## ANHAND DER ANGABEN
a - Beantworte anhand des Textes über das Narnia-Rollenspiel folgende Fragen:
(i) Wie viele Seiten nehmen die eigentlichen Kampfregeln ein?
(ii) Wie wird der Spielleiter in diesem Rollenspiel bezeichnet?
(iii) Auf welcher Internetseite lässt sich der Charakterbogen kostenlos herunterladen?
b - Nenne bitte alle Hauptattribute, die der Text über das Narnia-Rollenspiel namentlich aufführt.

------ VORLIEGENDER TEXT

Hiernach folgt, wie bereits erwähnt, der wohl wichtigste Teil eines jeden Rollenspielgrundregelwerks – das Regelsystem, welches in den darauf folgenden Kapiteln zum Kampfsystem, Tugenden, Gaben und Zaubern umfangreich abgebildet wird. Im Großen und Ganzen gibt es hier nicht wirklich viel Neues für erfahrene Rollenspieler. Hauptattribute wie Stärke, Gewandtheit, Charisma und Intelligenz (insgesamt gibt es 9 Attribute) sind so oder in ähnlicher Form sicherlich in den meisten Rollenspielen vorhanden. Im Vergleich zu vielen anderen Systemen fällt allerdings der recht geringe Umfang der eigentlichen Kampfregeln auf, die mit 27 der insgesamt 400 Seiten durchaus knapp bemessen sind (bei DSA sind es knapp 40 von 300 Seiten, bei anderen Systemen deutlich mehr). Dies lässt meiner Meinung nach durchaus Rückschlüsse darauf zu, dass es sich bei Narnia eindeutig nicht um ein besonders kampflastiges System handelt, was auch dem Geist der Buchvorlage entspricht. Nichtsdestotrotz scheinen die Kampfregeln nicht zu kurz sondern sogar recht gut durchdacht und machen einen gut spielbaren Eindruck. Überhaupt sind die Regeln allesamt relativ einfach gehalten und auch für Einsteiger gut zu verstehen. Gerade die Abschnitte zu Tugenden, Gaben und Zaubern erreichen meines Erachtens sehr gut das Ziel der Autoren, das besondere Narnia-Flair in ein Rollenspielregelwerk zu transportieren. Hier haben es die Autoren beispielsweise nicht nur geschafft, die von Lewis in den Büchern erwähnten Formen der Magie umzusetzen, sondern gleich auch noch eine ganze Reihe neuer, aber trotzdem sehr stimmiger Zaubersprüche ins Spiel zu integrieren, so dass auch wirklich für jeden Geschmack bzw. jede Gelegenheit der richtige Zauber dabei ist.

 

Doch mit den Kapiteln zum Regelwerk ist das Buch noch lange nicht am Ende angelangt. Die Autoren haben wirklich ganze Arbeit geleistet und präsentieren auf weiteren 200 Seiten wirklich alles, was man zum Start in eine Narnia-Rollenspiel-Kampagne benötigt. Angefangen bei der Verteilung von Erfahrungspunkten und der damit zusammenhängenden Charakterentwicklung über wirklich umfangreiche Ausrüstungslisten bis hin zu einem Kapitel zu den verschiedenen, mit dem Narnia-Rollenspiel bespielbaren Epochen aus der Geschichte Narnias wird dem Spielleiter (der hier übrigens als Erzähler bezeichnet wird) sehr viel an hilfreichen Informationen rund um Narnia geboten. Abgerundet wird das ganze durch ein gut ausgearbeitetes Einstiegsabenteuer und eine Vielzahl von Abenteuerideen, die mit entsprechender Vorbereitung Stoff für etliche weitere Spielsitzungen bieten. Selbstverständlich darf auch ein alphabetischer Index ebenso wie die Kopiervorlage für den Charakterbogen nicht fehlen (der übrigens auch auf der Internetseite www.laternendickicht.de kostenlos heruntergeladen werden kann) nicht fehlen. Einziger Wermutstropfen ist meiner Meinung nach, dass die angekündigte Narnia-Landkarte nicht gesondert beiliegt, sondern lediglich auf den Buchinnenseiten abgedruckt wurde, und somit nicht besonders groß ausfällt. Trotz ihrer recht nett anzusehenden Gestaltung ist sie mir persönlich auch nicht detailliert genug. Manch ein Spielleiter wird gerade diese mangelnden Details allerdings eher als positiv empfinden, da so noch genügend Gestaltungsmöglichkeiten für eigene Orte existieren.

------------
------ ARBEITSMATERIAL

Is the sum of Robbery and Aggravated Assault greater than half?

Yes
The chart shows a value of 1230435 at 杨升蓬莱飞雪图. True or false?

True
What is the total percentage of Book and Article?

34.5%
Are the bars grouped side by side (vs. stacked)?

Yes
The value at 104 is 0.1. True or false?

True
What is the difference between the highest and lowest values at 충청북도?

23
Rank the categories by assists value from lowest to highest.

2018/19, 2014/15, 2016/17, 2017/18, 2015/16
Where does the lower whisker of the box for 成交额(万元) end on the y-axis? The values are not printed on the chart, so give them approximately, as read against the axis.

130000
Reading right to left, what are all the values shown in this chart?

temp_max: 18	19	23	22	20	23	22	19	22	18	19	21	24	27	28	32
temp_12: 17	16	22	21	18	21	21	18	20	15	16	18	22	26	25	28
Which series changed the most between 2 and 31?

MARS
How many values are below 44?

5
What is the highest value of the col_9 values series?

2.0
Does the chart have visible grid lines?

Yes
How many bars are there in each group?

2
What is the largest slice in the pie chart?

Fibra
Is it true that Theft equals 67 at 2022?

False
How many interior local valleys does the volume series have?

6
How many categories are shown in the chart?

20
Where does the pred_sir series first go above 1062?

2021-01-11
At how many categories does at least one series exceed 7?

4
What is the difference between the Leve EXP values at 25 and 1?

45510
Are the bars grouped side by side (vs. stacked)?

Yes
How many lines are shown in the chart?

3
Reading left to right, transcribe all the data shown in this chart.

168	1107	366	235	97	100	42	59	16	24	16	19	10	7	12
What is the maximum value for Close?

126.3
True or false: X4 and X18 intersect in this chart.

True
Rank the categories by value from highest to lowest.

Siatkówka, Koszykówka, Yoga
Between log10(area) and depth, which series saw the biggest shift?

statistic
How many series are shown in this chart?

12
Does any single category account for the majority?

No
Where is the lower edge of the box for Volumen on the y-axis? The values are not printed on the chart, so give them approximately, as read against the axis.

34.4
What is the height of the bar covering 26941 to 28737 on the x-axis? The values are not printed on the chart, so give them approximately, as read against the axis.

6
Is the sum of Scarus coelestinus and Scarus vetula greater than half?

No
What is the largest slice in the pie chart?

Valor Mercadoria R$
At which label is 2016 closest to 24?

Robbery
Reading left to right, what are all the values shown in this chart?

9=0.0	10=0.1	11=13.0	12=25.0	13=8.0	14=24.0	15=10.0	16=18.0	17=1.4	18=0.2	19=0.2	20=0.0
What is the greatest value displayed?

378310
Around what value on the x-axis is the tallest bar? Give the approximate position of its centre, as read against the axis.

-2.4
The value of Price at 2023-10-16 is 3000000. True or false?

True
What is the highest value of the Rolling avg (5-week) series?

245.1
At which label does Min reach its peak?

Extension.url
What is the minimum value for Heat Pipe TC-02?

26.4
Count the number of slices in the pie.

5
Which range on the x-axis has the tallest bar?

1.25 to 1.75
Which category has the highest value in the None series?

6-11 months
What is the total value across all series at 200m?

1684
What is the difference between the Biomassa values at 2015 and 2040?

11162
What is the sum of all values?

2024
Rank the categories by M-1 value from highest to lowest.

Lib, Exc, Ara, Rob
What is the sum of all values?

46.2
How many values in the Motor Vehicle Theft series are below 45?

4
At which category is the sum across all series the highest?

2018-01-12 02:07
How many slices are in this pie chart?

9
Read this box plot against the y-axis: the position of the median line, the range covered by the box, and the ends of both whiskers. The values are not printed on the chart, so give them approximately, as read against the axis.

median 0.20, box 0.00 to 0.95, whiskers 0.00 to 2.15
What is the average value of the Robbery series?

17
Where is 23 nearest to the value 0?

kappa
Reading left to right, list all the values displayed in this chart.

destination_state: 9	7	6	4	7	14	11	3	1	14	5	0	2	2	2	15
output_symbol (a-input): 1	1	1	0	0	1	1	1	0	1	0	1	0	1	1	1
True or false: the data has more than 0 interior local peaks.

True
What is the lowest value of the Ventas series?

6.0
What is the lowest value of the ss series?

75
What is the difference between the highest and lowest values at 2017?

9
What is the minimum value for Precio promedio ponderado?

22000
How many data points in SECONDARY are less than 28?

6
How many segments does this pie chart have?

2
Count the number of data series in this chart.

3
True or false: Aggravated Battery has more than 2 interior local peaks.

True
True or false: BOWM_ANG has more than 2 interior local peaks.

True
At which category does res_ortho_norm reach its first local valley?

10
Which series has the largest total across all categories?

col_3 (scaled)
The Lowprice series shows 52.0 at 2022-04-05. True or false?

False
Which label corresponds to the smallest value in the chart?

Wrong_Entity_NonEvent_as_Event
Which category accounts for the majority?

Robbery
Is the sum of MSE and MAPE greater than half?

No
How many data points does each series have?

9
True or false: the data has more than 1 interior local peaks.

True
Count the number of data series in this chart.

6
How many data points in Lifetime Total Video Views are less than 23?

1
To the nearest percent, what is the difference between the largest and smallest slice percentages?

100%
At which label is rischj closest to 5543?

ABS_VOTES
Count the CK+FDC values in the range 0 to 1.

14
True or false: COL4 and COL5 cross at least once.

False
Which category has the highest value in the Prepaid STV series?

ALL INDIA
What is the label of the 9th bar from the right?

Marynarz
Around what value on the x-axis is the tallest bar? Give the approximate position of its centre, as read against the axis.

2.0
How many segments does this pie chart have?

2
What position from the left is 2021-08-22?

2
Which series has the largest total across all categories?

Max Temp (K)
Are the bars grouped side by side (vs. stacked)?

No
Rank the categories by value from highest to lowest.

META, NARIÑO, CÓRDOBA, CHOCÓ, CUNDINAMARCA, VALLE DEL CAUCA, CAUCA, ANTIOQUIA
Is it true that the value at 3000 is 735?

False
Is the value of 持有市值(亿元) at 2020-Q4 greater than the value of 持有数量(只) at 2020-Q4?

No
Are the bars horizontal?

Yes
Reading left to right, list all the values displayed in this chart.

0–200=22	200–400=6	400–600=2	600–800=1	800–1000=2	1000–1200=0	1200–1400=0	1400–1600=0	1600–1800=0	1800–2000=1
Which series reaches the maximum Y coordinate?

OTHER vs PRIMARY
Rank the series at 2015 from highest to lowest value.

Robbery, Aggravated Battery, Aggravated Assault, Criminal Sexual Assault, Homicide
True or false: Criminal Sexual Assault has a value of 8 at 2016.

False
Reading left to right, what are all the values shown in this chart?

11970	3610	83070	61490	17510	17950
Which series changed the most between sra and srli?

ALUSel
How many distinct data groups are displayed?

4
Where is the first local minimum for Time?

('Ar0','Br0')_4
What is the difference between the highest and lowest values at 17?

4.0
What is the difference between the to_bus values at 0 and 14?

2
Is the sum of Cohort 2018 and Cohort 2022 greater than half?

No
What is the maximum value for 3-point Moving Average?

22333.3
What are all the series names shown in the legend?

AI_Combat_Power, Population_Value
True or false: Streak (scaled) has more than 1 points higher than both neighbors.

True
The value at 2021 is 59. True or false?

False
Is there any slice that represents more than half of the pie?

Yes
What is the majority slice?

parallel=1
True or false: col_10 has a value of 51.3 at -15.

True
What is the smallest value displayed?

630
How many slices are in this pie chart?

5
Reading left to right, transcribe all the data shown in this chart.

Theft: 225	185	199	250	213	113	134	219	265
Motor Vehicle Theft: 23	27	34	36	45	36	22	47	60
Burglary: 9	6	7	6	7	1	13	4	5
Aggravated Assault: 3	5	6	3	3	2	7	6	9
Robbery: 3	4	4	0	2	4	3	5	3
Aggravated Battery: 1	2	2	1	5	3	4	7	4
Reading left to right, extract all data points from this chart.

------------

## LÖSUNGEN
a -
(i) 27 der insgesamt 400 Seiten
(ii) Als Erzähler
(iii) www.laternendickicht.de

b - Stärke, Gewandtheit, Charisma, Intelligenz